Collected data

....................

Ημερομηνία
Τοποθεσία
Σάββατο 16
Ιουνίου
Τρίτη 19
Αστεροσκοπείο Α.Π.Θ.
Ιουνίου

....................

Description of the task — Reproduce every line of the listing above word for word.

Exercise answer —
Ημερομηνία
Τοποθεσία
Σάββατο 16
Ιουνίου
Τρίτη 19
Αστεροσκοπείο Α.Π.Θ.
Ιουνίου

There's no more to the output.